Demokrasi sınavlarını geçmek için
Üstad 31 Mart sonrasında yargılanıp beraat ettiği Divan-ı Harb-i Örfî müdafaasının sonuna koyduğu ve "Ey eski çağların cihangir Asya ordularının kahraman askerlerinin ahfadı (torunları) olan vatandaşlarım ve kardeşlerim! 500 senedir yattığınız yeter. Artık uyanınız, sabahtır" diye başlayan metnin devamındaki satırlarda şöyle diyor:
"Meşrutiyet-i meşrua şeriat dairesindeki meşrutiyet sizi herkes gibi imtihana davet ediyor ki, sinn-i rüşde bülûğunuzu rüşd yaşına eriştiğinizi ve vasîye adem-i ihtiyacınızı vasîye ihtiyacınızın kalmadığını görmek istiyor. İmtihana hazırlanınız. Mevcudiyetinizi ittihadla gösteriniz. (...) Yoksa sıfır çekecek ve şehadetname-i hürriyeti (hürriyet diplomasını) vermeyecektir." (Eski Said Dönemi Eserleri, s. 163)

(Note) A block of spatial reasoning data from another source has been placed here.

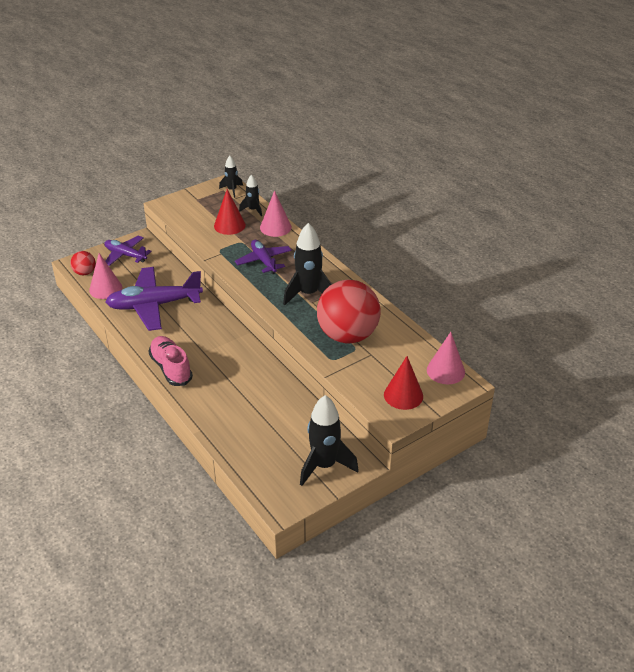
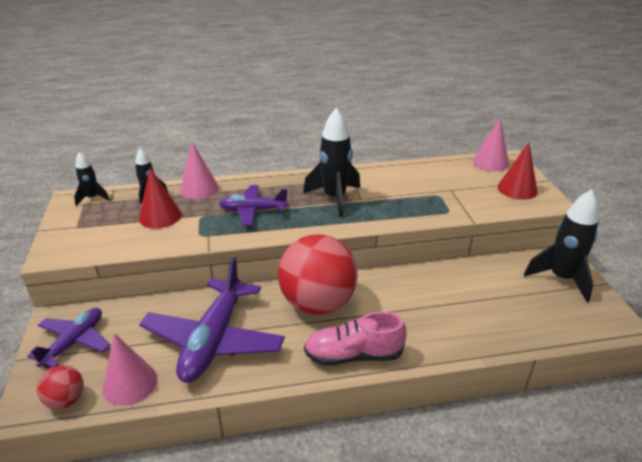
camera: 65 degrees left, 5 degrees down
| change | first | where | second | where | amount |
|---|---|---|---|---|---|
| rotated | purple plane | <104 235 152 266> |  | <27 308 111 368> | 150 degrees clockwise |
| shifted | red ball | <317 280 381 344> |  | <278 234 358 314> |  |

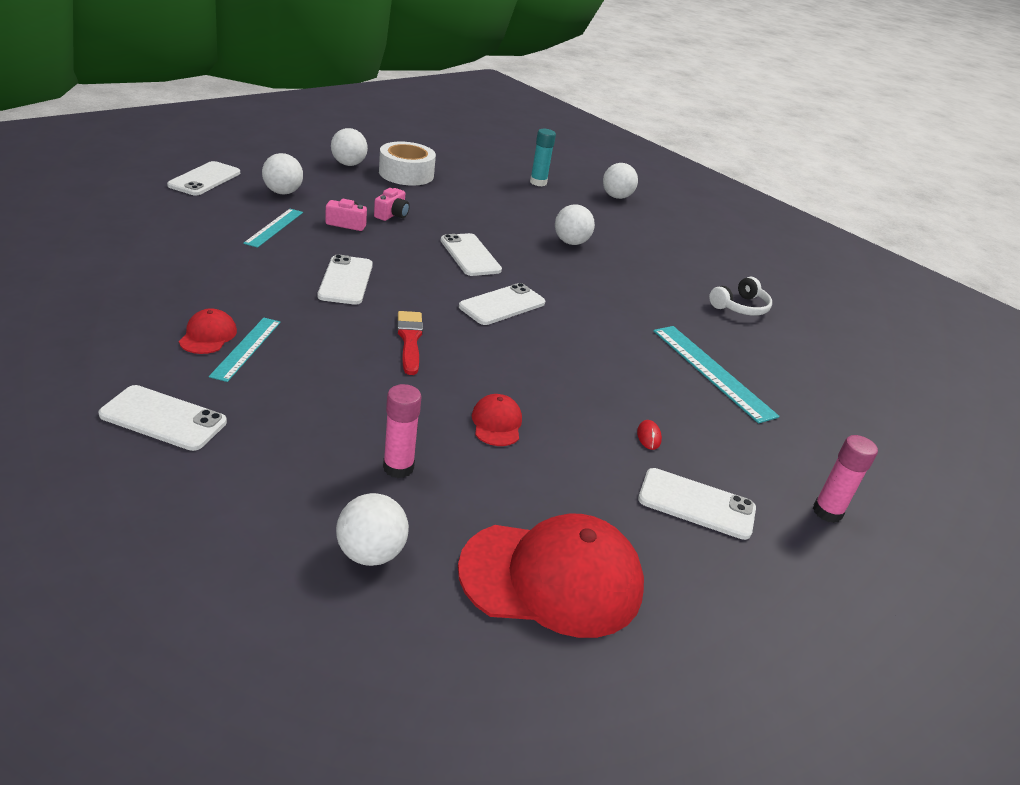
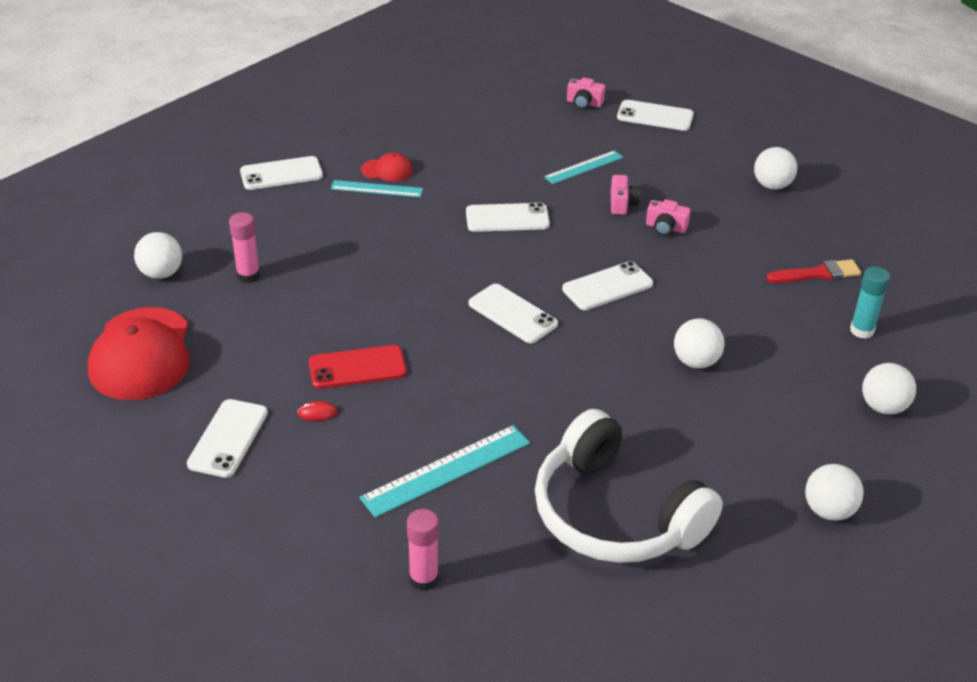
camera: 90 degrees right, 5 degrees up
| change | first | where | second | where | amount |
|---|---|---|---|---|---|
| gone | white tape | <379 141 436 185> |  |  |  |
| shifted | white ball | <262 153 303 194> |  | <805 464 864 521> |  |
| rotated | turquoise ruler | <243 209 303 248> |  | <544 150 623 184> | 45 degrees counterclockwise |
| scaled | white headphones | <709 277 772 316> |  | <535 409 723 563> | x2.21 |
| shifted | red brush | <397 311 423 375> |  | <766 259 861 283> |  |
| rotated | white phone | <98 385 227 451> |  | <240 156 323 190> | 60 degrees clockwise |
| gone | red cap | <472 394 522 446> |  |  |  |
| shifted | pink glue stick | <813 435 878 523> |  | <407 509 439 591> |  |
| new |  |  | pink camera | <567 78 605 109> |  |
| new |  |  | red phone | <309 345 407 389> |  |

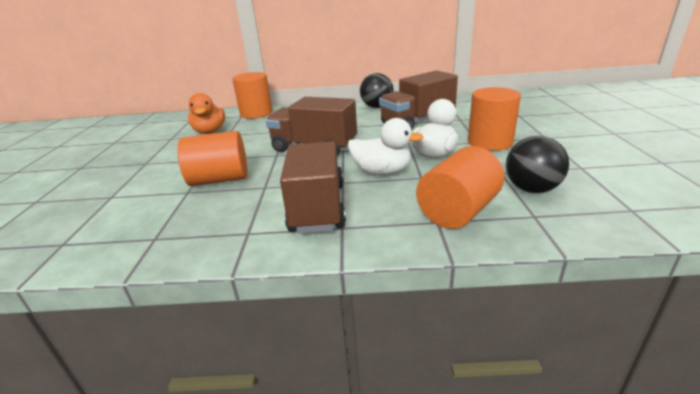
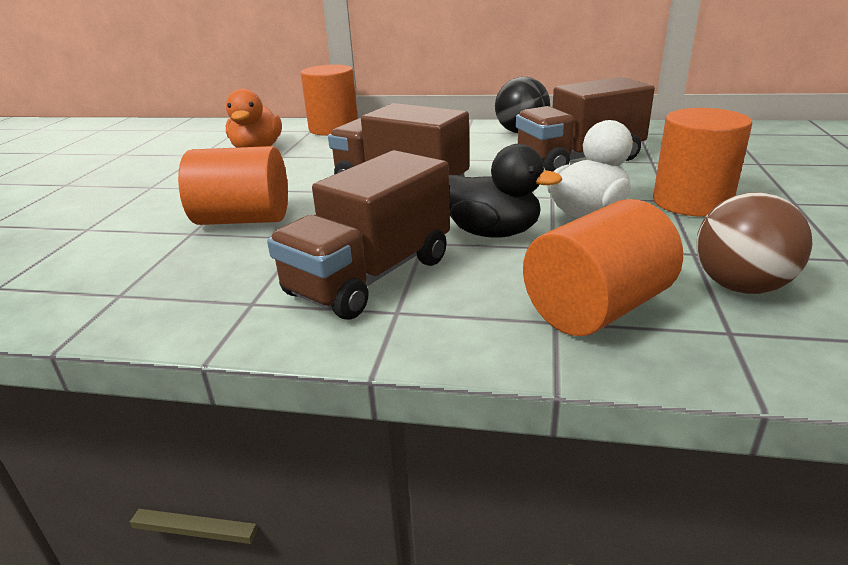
camera: 10 degrees right, 0 degrees up
| change | first | where | second | where | amount |
|---|---|---|---|---|---|
| repainted | white duck | <348 118 424 175> | black duck | <449 144 562 238> |  |
| repainted | black ball | <506 136 569 193> | brown ball | <696 192 812 294> |  |
| rotated | brown truck | <280 141 346 234> |  | <267 150 450 320> | 150 degrees counterclockwise |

Bu seslenişi güncelleyecek olursak:
Demokrasi, aynı zamanda toplum için bir olgunluk, rüşdünü ispatlama ve her çeşit vesayetten kurtulma sınavıdır. Bu sınavda başarılı olmanın en önemli şartı, toplumun demokrasiye ve ihtiva ettiği adalet, meşveret, kanun hâkimiyeti, hürriyet gibi değerlere sahip çıkmak için birleşip ortak bir irade ve inisiyatif ortaya koymasıdır. Bunu başaramazsa sınav notu sıfır olabilir ve "hürriyet diploması"nı alamaz.
Bu çetin süreç ve serencamda yapılan ve her biri ayrı bir sınav niteliğinde olan seçimlerden çıkan sonuçları bu yaklaşım ve perspektifle iyi analiz etmemiz gerekiyor.